Pitt se despidió con la mano hasta que el tren se perdió de vista al tomar la curva de las vías, y luego retrocedió lo más deprisa que pudo por el andén hasta salir a la calle. En la parada de coches de punto, se subió al primero y pidió al cochero que le llevara a la Cámara de los Comunes.

Se recostó y pensó en lo que iba a decir cuando llegara allí. Se encontraba al sur del río, pero no tardaría mucho en llegar, ni siquiera con el tráfico de la hora del almuerzo. Las cámaras del Parlamento estaban en la orilla norte, a unos treinta minutos.

Siempre le había preocupado mucho la injusticia social, los males de la pobreza y la enfermedad, la ignorancia y los prejuicios, pero no tenía muy buen concepto de los políticos y dudaba que trataran muchos de los problemas que le preocupaban a menos que los obligaran individuos con una gran pasión por la reforma. Era el momento de volver a evaluar ese juicio apresurado y averiguar más tanto sobre los individuos como sobre el sistema.

Empezaría por su cuñado, Jack Radley, el segundo marido de Emily y el padre de su hija, Evangeline. Cuando se conocieron, Jack era un hombre encantador que no tenía ni título ni suficiente dinero para distinguirse en la alta sociedad, pero sí el ingenio y la buena apariencia para que lo invitaran a tantas casas que disfrutaba de una vida elegante y bastante holgada.
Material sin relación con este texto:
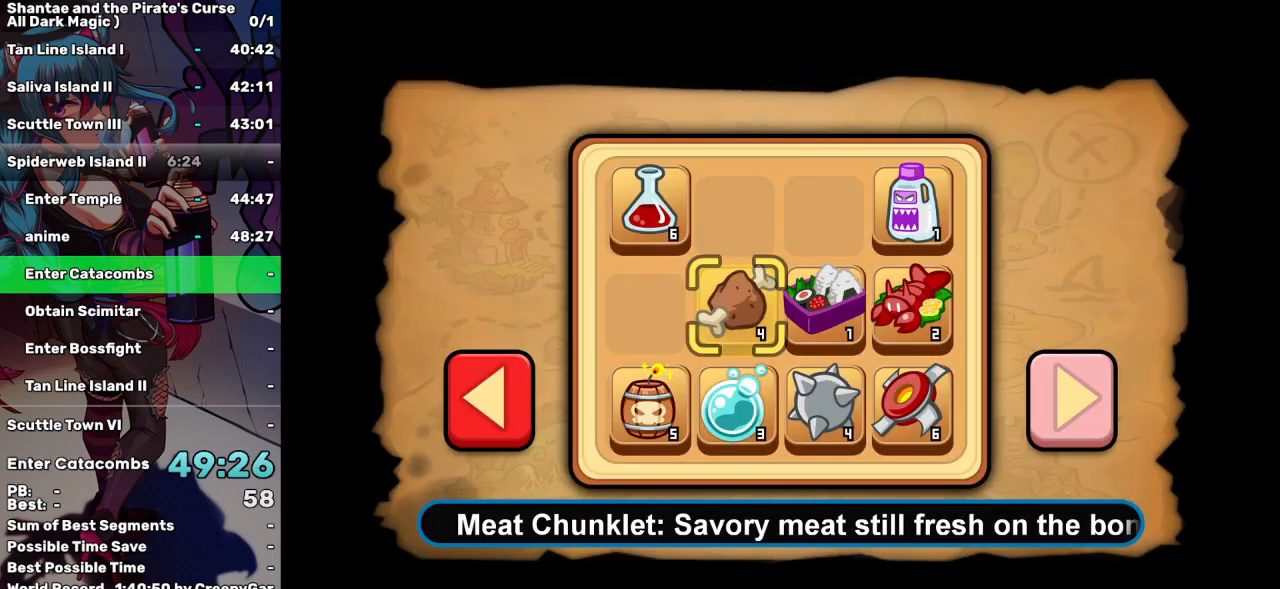
{"keys": [], "events": [[434, "e", "down"], [500, "e", "up"]]}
Desde que se había casado con Emily, esa clase de existencia le había parecido cada vez más vacía, hasta que, llevado por un impulso, se había presentado al Parlamento y había sorprendido a todos, sobre todo a sí mismo, al ganar un escaño. Tal vez se había debido a una racha de buena suerte política, o a que su escaño se hallaba en uno de los muchos distritos electorales donde la corrupción determinaba los resultados, pero desde entonces se había convertido en un político bastante serio y más importante de lo que su vida pasada habría hecho prever a cualquiera.